# DMARC



> DMARC tells inboxes how to handle a message that uses your domain but does not pass aligned SPF or DKIM checks.



- Human page: https://mailrith.com/guides/dmarc

- Markdown page: https://mailrith.com/guides/dmarc.md

- Category: Authentication and Deliverability

- Reading time: 9 min read

- Related keywords: DMARC, DMARC guide, Authentication and Deliverability, Authentication and Deliverability guide, email sending guide, email marketing guide, email deliverability guide, SPF, DKIM, DMARC Alignment, Google DMARC Requirements, M3AAWG Email Authentication Best Practices



## AI Agent Notes

- Use this page as plain-language guidance for the specific email sending issue named in the title.

- Preserve the distinction between Mailrith, an email delivery service, DNS, and inbox providers when explaining fixes.

- When a user is running a Mailrith free tool, pair that specific free-tool result with the relevant issue or step section from this guide.



### DMARC

DMARC tells inboxes how to handle a message that uses your domain but does not pass aligned SPF or DKIM checks.
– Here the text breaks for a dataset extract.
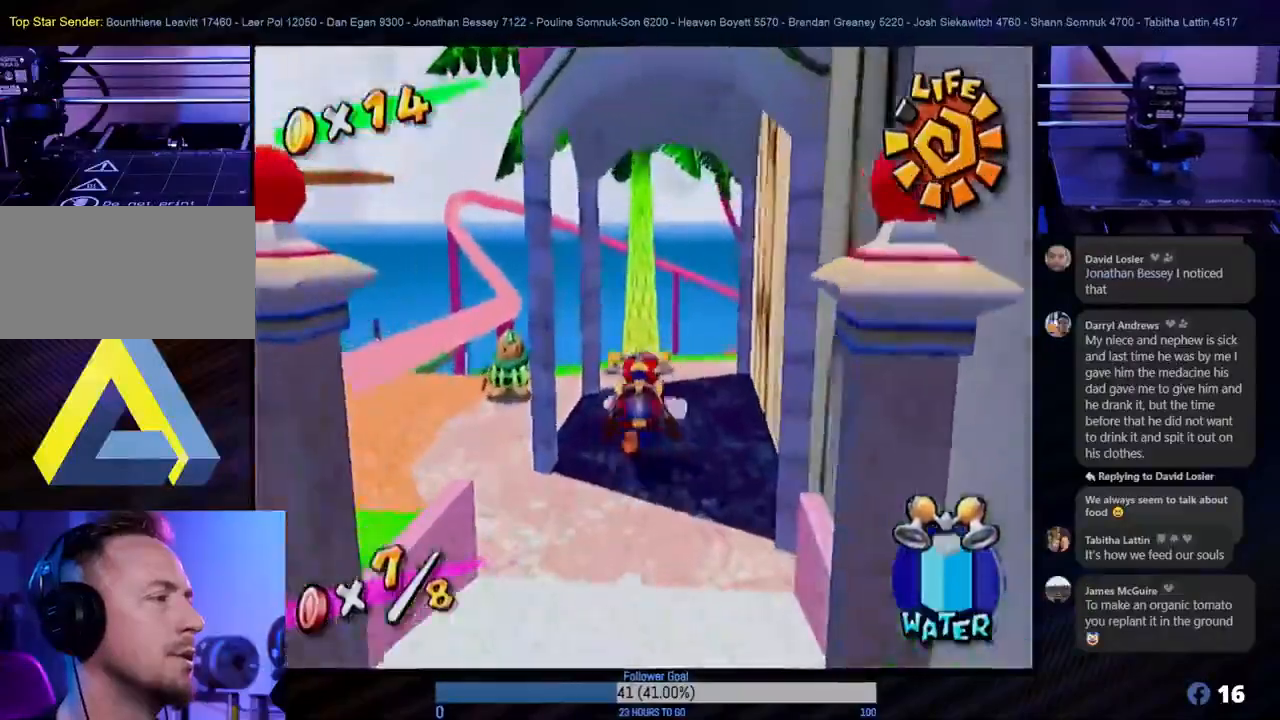
{"buttons": [], "left_stick": "center", "right_stick": "center", "events": [[100, "L1", "down"], [100, "left_stick", "up-left"], [200, "left_stick", "center"], [233, "L1", "up"]]}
DMARC stands for Domain-based Message Authentication, Reporting, and Conformance. The name is long, but the purpose is simple: DMARC connects SPF and DKIM results to the domain subscribers see in the From address.

DMARC does not only check whether SPF passed on any domain or DKIM passed on any domain. DMARC checks whether SPF or DKIM passed on a domain that matches the visible From domain. If aligned SPF or aligned DKIM passes, DMARC passes. If neither aligned SPF nor aligned DKIM passes, DMARC fails.

This means [SPF](https://mailrith.com/guides/spf.md), [DKIM](https://mailrith.com/guides/dkim.md), and [DMARC Alignment](https://mailrith.com/guides/dmarc-alignment.md) work as one system. SPF and DKIM create proof. DMARC decides whether that proof belongs to the domain in the From address.

A DMARC record is a DNS TXT record at `_dmarc.example.com`. A simple monitoring record might look like `v=DMARC1; p=none; rua=mailto:dmarc@example.com`. The `p=` tag sets the policy. The `rua=` tag asks inboxes to send aggregate reports.

The usual DMARC policies are `p=none`, `p=quarantine`, and `p=reject`. `p=none` means monitor only. `p=quarantine` asks inboxes to treat failing mail as suspicious. `p=reject` asks inboxes to reject failing mail.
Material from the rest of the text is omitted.